DATA EXCERPTS below:

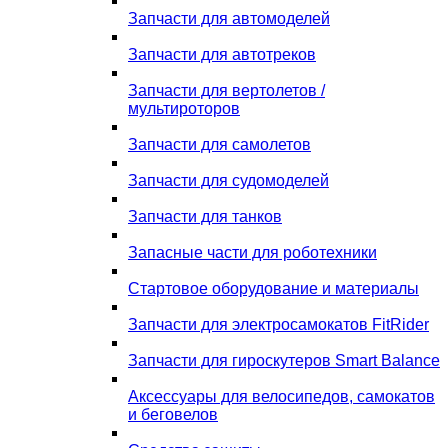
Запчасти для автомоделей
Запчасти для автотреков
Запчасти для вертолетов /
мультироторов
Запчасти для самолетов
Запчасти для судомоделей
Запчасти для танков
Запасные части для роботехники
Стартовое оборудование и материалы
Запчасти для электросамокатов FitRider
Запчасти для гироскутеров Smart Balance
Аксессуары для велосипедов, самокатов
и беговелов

End of DATA EXCERPTS.
DATA EXCERPTS below:

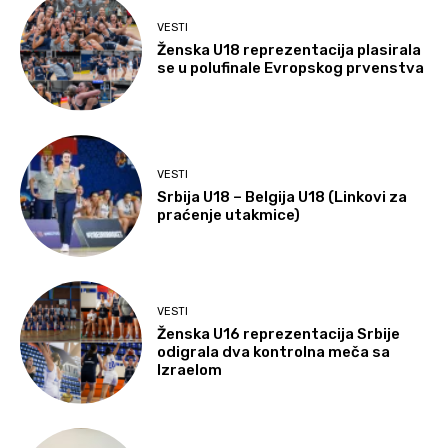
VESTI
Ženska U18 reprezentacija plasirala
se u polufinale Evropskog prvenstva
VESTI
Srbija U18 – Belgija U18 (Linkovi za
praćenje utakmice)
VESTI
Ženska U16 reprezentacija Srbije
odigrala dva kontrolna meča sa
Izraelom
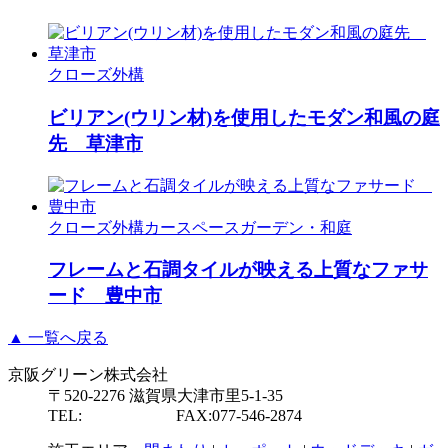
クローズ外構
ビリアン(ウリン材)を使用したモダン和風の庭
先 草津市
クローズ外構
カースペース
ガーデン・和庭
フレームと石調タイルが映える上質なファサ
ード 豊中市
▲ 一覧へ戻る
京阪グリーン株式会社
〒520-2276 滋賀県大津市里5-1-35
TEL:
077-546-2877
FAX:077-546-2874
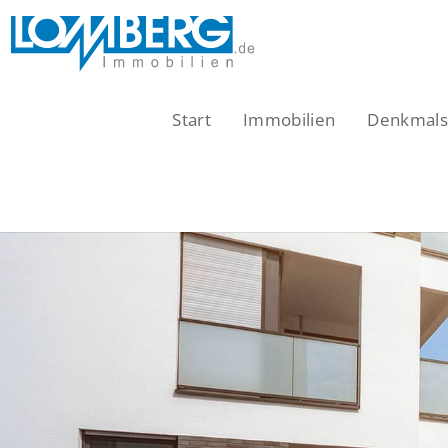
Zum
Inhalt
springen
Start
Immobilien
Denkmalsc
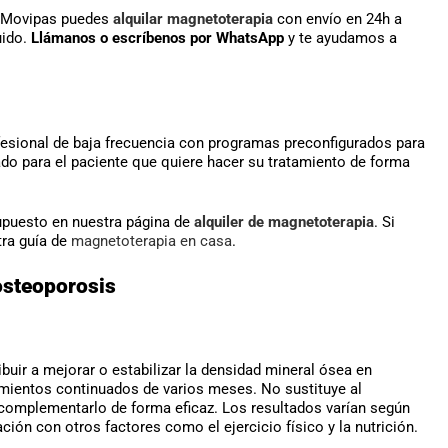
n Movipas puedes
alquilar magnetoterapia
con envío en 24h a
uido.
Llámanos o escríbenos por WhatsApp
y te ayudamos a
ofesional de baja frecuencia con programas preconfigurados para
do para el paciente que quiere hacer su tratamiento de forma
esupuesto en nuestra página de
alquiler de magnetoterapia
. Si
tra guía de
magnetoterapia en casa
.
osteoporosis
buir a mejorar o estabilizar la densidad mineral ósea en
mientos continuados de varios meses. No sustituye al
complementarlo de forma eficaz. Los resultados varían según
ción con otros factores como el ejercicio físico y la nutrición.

End of DATA EXCERPTS.
DATA EXCERPTS below:

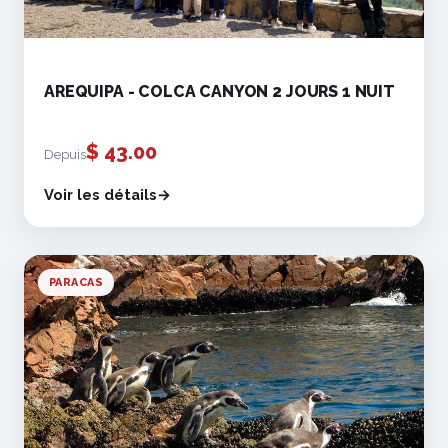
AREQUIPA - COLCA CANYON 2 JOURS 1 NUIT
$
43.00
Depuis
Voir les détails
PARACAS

End of DATA EXCERPTS.

_TASK TO COMPLETE_
Transcribe, from the material above, the stretch starting at the line with "odigrala dva kontrolna meča sa" and ending at the line with "ción con otros", both included, exactly. Do not carry over pictures.

_EXERCISE ANSWER_
odigrala dva kontrolna meča sa
Izraelom
クローズ外構
ビリアン(ウリン材)を使用したモダン和風の庭
先 草津市
クローズ外構
カースペース
ガーデン・和庭
フレームと石調タイルが映える上質なファサ
ード 豊中市
▲ 一覧へ戻る
京阪グリーン株式会社
〒520-2276 滋賀県大津市里5-1-35
TEL:
077-546-2877
FAX:077-546-2874
Zum
Inhalt
springen
Start
Immobilien
Denkmalsc
n Movipas puedes
alquilar magnetoterapia
con envío en 24h a
uido.
Llámanos o escríbenos por WhatsApp
y te ayudamos a
ofesional de baja frecuencia con programas preconfigurados para
do para el paciente que quiere hacer su tratamiento de forma
esupuesto en nuestra página de
alquiler de magnetoterapia
. Si
tra guía de
magnetoterapia en casa
.
osteoporosis
buir a mejorar o estabilizar la densidad mineral ósea en
mientos continuados de varios meses. No sustituye al
complementarlo de forma eficaz. Los resultados varían según
ción con otros factores como el ejercicio físico y la nutrición.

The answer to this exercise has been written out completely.